CCH is a biologic approved in the U.S., EU, Canada and Australia under the trade name XIAFLEX for the treatment of adult Dupuytren’s contracture (DC) patients with a palpable cord and in the U.S. as the first FDA approved non-surgical treatment of adult men with Peyronie’s disease (PD) with a palpable plaque. XIAFLEX consists of a combination of two subtypes of collagenase, derived from Clostridium histolyticum. Together, the collagenase sub-types are thought to work synergistically to break the bonds of the triple helix collagen structure. XIAFLEX has been granted Orphan Drug Designation in the U.S. by the FDA for DC and PD.
“The initiation of our Phase 2b Frozen Shoulder syndrome study represents another development milestone for Auxilium as we further evolve our pipeline and advance a fourth potential indication for CCH, ” explained Adrian Adams, chief executive officer and president of Auxilium. “We believe that our continued measured investments in research and development, together with the upcoming product launches of XIAFLEX in Peyronie’s disease and STENDRATM in erectile dysfunction, position the company well for growth and shareholder value creation.”
The Phase 2b study is a double-blind, placebo-controlled study of the safety and efficacy of CCH for the treatment of Stage 2 unilateral idiopathic FSS. The study will enroll approximately 300 adult men and women at approximately 35 sites in the U.S. and Australia. Subjects will be randomized 3:1 to receive CCH or placebo and will receive up to three ultrasound-guided injections of study drug.
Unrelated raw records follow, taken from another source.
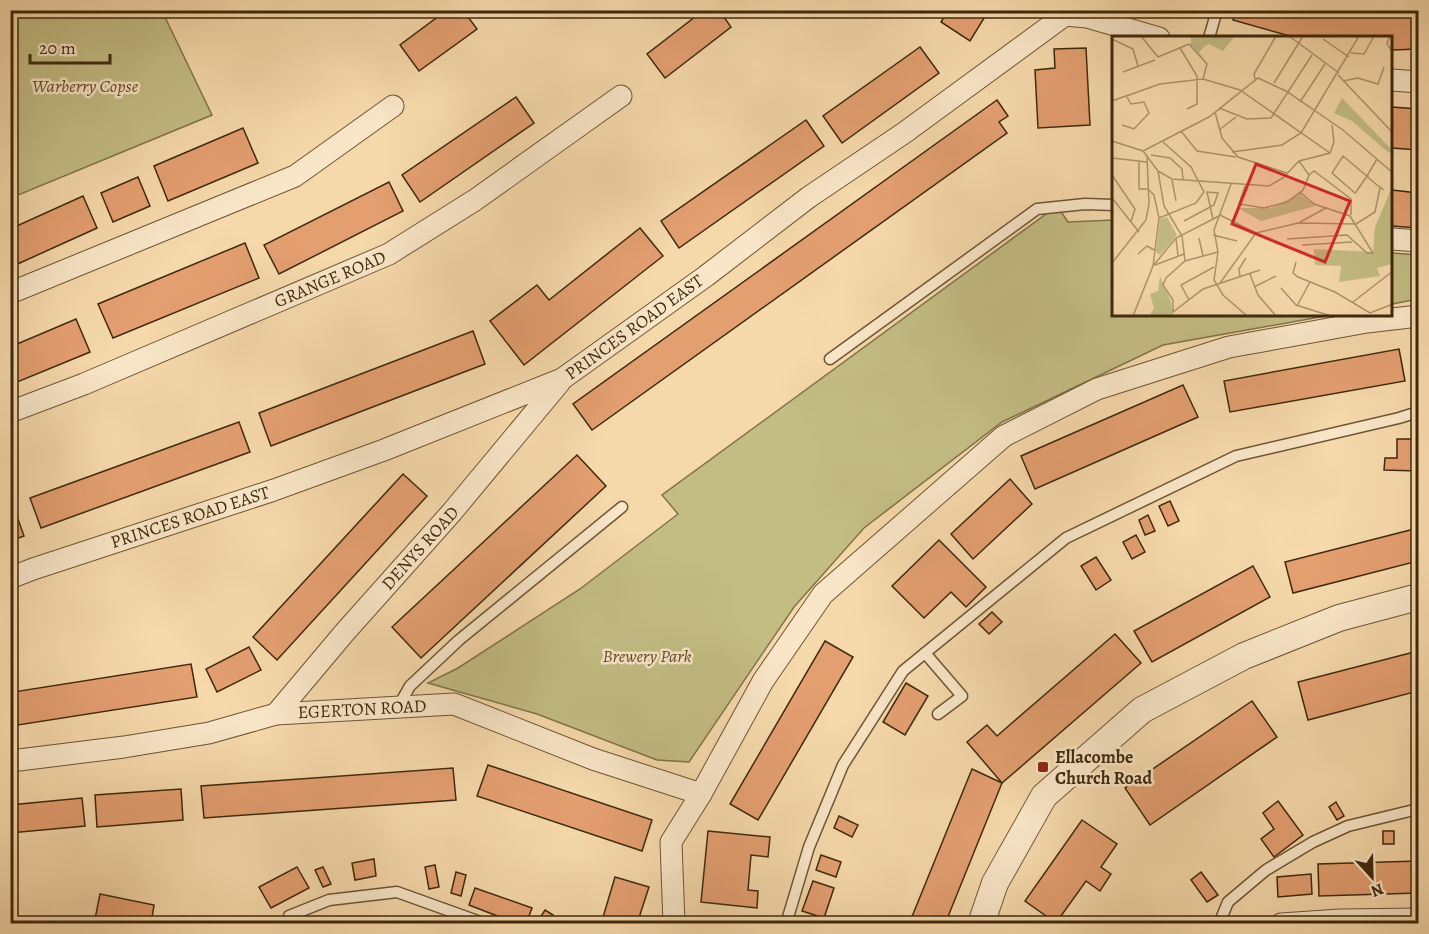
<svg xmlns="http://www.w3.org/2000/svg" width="1429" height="934" viewBox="0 0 1429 934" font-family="Alegreya,serif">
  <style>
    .green { fill: #c3bd84; stroke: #817348; stroke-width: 1.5 }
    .building { fill: #e49f71; stroke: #3f290c; stroke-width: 1.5 }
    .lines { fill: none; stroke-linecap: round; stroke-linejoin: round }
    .service-casing { stroke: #6d5534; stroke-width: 13 }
    .minor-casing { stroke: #6d5534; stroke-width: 23 }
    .tertiary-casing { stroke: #6d5534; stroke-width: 28 }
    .service { stroke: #f9e6c8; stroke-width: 10 }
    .minor { stroke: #f9e6c8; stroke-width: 21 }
    .tertiary { stroke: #f9e6c8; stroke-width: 26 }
    .poi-dot { fill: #8f2418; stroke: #f9e6c8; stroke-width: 2 }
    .labels { text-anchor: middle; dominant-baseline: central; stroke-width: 5; stroke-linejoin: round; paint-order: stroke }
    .park-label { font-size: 18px; font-style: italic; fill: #604e2a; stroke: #f9e6c8 }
    .street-label { font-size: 18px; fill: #3f290c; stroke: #f9e6c8 }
    .poi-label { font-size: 18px; font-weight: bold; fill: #3f290c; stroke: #f9e6c8; text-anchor: start }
    .inset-road { fill: none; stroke: #ad936b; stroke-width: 1.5 }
    .view { fill: #d62828; fill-opacity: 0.15; stroke: #d62828; stroke-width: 3 }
    .inset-edge { fill: none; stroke: #3f290c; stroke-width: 3 }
  </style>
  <rect width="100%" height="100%" fill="#f6d9ab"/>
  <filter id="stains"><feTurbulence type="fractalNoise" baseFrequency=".00333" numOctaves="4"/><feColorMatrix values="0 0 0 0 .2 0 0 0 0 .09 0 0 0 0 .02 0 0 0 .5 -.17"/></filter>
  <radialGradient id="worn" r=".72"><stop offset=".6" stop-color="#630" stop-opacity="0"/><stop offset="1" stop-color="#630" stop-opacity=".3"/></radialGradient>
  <g class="green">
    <polygon points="11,10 162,11 212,115 11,198"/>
    <polygon points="1057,206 1068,222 1114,220 1114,315 1331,315 1163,345 1002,422 864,528 794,607 689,762 657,760 537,714 428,683 458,668 580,589 678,514 662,495"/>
    <polygon points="1392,253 1418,255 1418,299 1392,304"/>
  </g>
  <g class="building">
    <polygon points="447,10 463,10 477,29 419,71 400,45"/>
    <polygon points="704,10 719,10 731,27 665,78 647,54"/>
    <polygon points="948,10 989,10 970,41 941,22"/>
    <polygon points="1236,10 1418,10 1418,49 1392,50 1392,38 1297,38 1233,20"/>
    <polygon points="920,47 939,73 842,143 823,116"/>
    <polygon points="1086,48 1090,125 1038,128 1035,70 1055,68 1054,49"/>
    <polygon points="516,97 534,123 420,202 402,175"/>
    <polygon points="997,100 1008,116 999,122 1007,133 592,430 573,404"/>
    <polygon points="1392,107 1418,109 1418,150 1392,148"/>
    <polygon points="806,120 824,146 679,248 661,221"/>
    <polygon points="243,128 258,163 168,201 154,166"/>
    <polygon points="138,177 150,206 113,222 101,193"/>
    <polygon points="389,182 403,211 279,274 264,245"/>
    <polygon points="1392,190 1418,193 1418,228 1392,226"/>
    <polygon points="83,196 97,228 11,267 10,229"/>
    <polygon points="640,228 663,256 524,365 490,321 537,285 549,300"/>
    <polygon points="245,243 259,278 113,338 98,304"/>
    <polygon points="76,319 90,352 10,385 10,347"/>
    <polygon points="473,331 485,364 271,446 259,413"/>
    <polygon points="1399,349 1405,381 1230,412 1224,381"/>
    <polygon points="1183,385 1198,417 1035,489 1021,456"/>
    <polygon points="239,422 250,452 41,528 30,498"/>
    <polygon points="1397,439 1418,439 1418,471 1384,470 1385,458 1397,458"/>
    <polygon points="577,455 606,486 421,658 392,627"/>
    <polygon points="403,474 427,496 277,660 253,637"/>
    <polygon points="1010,479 1032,504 973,559 951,534"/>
    <polygon points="1170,501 1179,521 1168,526 1159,506"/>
    <polygon points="13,505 24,536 10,541 10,506"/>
    <polygon points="1148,515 1155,531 1145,535 1139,520"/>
    <polygon points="1418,528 1418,561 1293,593 1285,562"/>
    <polygon points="1136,535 1145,552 1132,559 1123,542"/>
    <polygon points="939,540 986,587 966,607 951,592 924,618 892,586"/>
    <polygon points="1096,557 1111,580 1096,590 1081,566"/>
    <polygon points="1253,566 1270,597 1152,662 1134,631"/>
    <polygon points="992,612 1002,622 989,634 979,624"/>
    <polygon points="1115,634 1141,663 1002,783 967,742 987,725 997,736"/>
    <polygon points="825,641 853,657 758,820 730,804"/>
    <polygon points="249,647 261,670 217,692 206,669"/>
    <polygon points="1418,651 1418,691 1308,720 1298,682"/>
    <polygon points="191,664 197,697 18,725 13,692"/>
    <polygon points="906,683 928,696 905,735 883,722"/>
    <polygon points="1252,701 1277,737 1150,825 1125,788"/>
    <polygon points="488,765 652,820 642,851 477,796"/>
    <polygon points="453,768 456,800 204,818 201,786"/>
    <polygon points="972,769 1002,783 945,924 909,924"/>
    <polygon points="181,789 183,820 97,827 95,795"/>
    <polygon points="82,798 85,826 10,833 10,805"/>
    <polygon points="1278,801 1303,835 1274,857 1261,839 1274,829 1263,813"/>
    <polygon points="1336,802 1344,816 1337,820 1329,807"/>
    <polygon points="839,816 858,825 852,837 834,828"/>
    <polygon points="1082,820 1117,844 1101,867 1111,874 1100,891 1086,881 1056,923 1025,901"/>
    <polygon points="708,831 770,837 768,857 751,855 748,890 758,891 757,908 701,902"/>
    <rect x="1383" y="831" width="11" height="13"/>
    <polygon points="821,855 841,862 836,877 816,870"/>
    <polygon points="374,859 376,876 355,880 352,863"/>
    <polygon points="1418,861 1418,893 1319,896 1318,864"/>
    <polygon points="435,865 439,887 429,889 425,867"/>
    <polygon points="297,867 309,888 271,908 259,887"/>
    <polygon points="323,867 331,884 323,887 315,870"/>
    <polygon points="456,872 466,875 461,896 451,893"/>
    <polygon points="1201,872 1218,895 1207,902 1191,880"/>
    <polygon points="1311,874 1312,894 1278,897 1277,877"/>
    <polygon points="615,877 649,887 637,924 601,924"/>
    <polygon points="813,881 834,888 824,918 802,911"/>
    <polygon points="475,888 532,908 526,924 518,924 469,905"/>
    <polygon points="100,894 154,905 151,924 94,924"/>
    <polygon points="545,910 553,915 547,924 536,924"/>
    <polygon points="183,916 207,924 181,924"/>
  </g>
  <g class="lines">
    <g class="service-casing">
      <g id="service">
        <polyline points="1209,38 1217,10"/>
        <polyline points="830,359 1037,209 1085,204 1114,205"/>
        <polyline points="925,653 962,696 938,714"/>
        <polyline points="398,707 410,686 459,640 622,507"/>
        <polyline points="289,916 329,900 397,892 486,924"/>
        <polyline points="786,924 809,847 843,765 903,671 1066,538 1236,456 1399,418 1418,412"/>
        <polyline points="1219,924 1228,902 1266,870 1313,842 1348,826 1418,809"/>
      </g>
    </g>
    <g class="minor-casing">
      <g id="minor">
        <polyline points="1066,10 1065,15 1087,17 1159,38"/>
        <polyline points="1392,80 1418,82"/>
        <polyline points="1392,239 1418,241"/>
        <polyline points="10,293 295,176 393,106"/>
        <polyline points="10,412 84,384 389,254 475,200 621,96"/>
        <polyline points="10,578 33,569 274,490 384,450 562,379 706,276 809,197 904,133 1065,15"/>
        <polyline points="276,714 345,632 452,512 560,382"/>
        <polyline points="10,759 19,760 124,747 209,733 276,714 454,704 593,759 701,794"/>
        <polyline points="674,924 671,842 701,794 763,681 823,594 1004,436 1097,389 1229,347 1367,322 1418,316"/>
        <polyline points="1281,924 1340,920 1418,919"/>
      </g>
    </g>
    <g class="tertiary-casing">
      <polyline id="tertiary" points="981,924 995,883 1044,796 1142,710 1244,656 1339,618 1418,597"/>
    </g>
    <use href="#service" class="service"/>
    <use href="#minor" class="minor"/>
    <use href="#tertiary" class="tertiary"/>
  </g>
  <rect class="poi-dot" x="1037" y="761" width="12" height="12" rx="3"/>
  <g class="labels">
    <g class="park-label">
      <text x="85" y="86">Warberry Copse</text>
      <text x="647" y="656">Brewery Park</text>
    </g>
    <g class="street-label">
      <text transform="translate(330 279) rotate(-23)">GRANGE ROAD</text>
      <text transform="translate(634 327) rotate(-36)">PRINCES ROAD EAST</text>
      <text transform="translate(190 517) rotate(-18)">PRINCES ROAD EAST</text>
      <text transform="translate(420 548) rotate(-48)">DENYS ROAD</text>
      <text transform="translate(362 709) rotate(-3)">EGERTON ROAD</text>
    </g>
    <g class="poi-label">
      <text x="1055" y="757">Ellacombe<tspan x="1055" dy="21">Church Road</tspan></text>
    </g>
  </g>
  <g transform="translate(1112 36)">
    <rect width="280" height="280" fill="#f6d9ab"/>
    <path d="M79,0H123L111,15L97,8L93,10L87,16L93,25L79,9ZM230,62L280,114L277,117L240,85L222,77ZM280,151V228L265,232L268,240L227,246L229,230L203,229L202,213L261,216L263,191ZM188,158L203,170L149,185L126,172H159ZM55,181L65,199L48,219L44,216L48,183ZM48,240L59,266L61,280H37L42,272L38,258L46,255Z" fill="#c3bd84"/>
    <path class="inset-road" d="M29,0L46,21L77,8M177,0L227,37M278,0L275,7L281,18M0,3L21,13L26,30M211,3L237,21M77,8L95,28L91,43M68,12L85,40V68L75,73M239,17L252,18L262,0M11,36L43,24M226,39L281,97M143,43L142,38L164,0M231,45L246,42L266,48L272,31M162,47L191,0M0,65L48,48L91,43L128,54L218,117M188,66L213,28M107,72L135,83L159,82L200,19M103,76L110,102L126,121L175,137M10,89L22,93L37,77L32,66L19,68L15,61M107,94L124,81M69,95L85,115L124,121M0,105L31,115L46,135L52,170L70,200L73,225M31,115L97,81L146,42L174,55L231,94L281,137M120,116L170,109L189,97L247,0M39,119L58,122L70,133L71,143M0,122L35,126M265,123L255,140L244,156L243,157L220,137L231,120L237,125L250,136L255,140L258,143L265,149L272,154M27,126V153H36M46,135L60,143L157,150L171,142L187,125L218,117L222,106L220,89M0,139L23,173L19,185M197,139L202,135L239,163V179M60,144L64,165M119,148L102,194L106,216L102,244L111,259L135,280M133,150L127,168L152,172L175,166L191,154L197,139L187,125M36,153L42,159L47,182L41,230M95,156L101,183M0,162L27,196M108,179L144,197L108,247M47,182L84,167L92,156L79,131L51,106M72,185L102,169L106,157L94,156M188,186L214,172M144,197L186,187L244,188L263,176L268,152M101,199L125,205M64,202L66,220M87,202L91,220M175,203L235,199L255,217H261L238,180L202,168L188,156M190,209L240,206M106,216L73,225L54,242L51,249L61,264V276L91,253L148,234M26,218L35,210L42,214M184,226L181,237L186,241L223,256L258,277L281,268M0,227L34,184L37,168L35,119M43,229L72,218M138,238L146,259L164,280M128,241L127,233L134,222M142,251L164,240M169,252L184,269L219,280M77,264L69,249L102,231M241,266L281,235M185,270L198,246M21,280L41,230L64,202L107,180"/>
    <path class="view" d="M144,128L238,165L213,226L120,188Z"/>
    <rect width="280" height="280" class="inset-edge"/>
  </g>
  <rect width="1429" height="934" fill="none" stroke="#f6d9ab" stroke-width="36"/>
  <rect x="12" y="12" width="1405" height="910" fill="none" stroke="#3f290c" stroke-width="3"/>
  <rect x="18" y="18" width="1393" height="898" fill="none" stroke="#3f290c" stroke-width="1.5"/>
  <g transform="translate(1372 877) rotate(158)" stroke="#f9e6c8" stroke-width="4.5" paint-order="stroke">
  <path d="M0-4.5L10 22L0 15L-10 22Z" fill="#3f290c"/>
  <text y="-9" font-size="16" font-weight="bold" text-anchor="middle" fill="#3f290c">N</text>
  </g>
  <path d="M30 54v9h80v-9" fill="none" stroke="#3f290c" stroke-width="3"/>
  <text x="39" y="54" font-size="18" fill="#3f290c" stroke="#f9e6c8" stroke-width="4.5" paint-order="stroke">20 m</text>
  <rect width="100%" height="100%" filter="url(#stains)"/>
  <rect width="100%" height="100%" fill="url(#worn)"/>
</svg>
“We are very excited to be moving into this next phase of development for CCH in the potential treatment of frozen shoulder, ” said Dr. James Tursi, chief medical officer of Auxilium. “FSS is a condition with no approved therapies and limited treatment options. Innovative treatment approaches such as CCH, if approved by the FDA, may allow patients quicker relief from limits in range of motion and associated pain.”
Adrian Adams told OTW, “While we haven’t provided a specific timeline for the resulting data announcement, these type of Phase 2 trials typically take 12-24 months to complete. We’ll be sharing more details as we near trial completion.”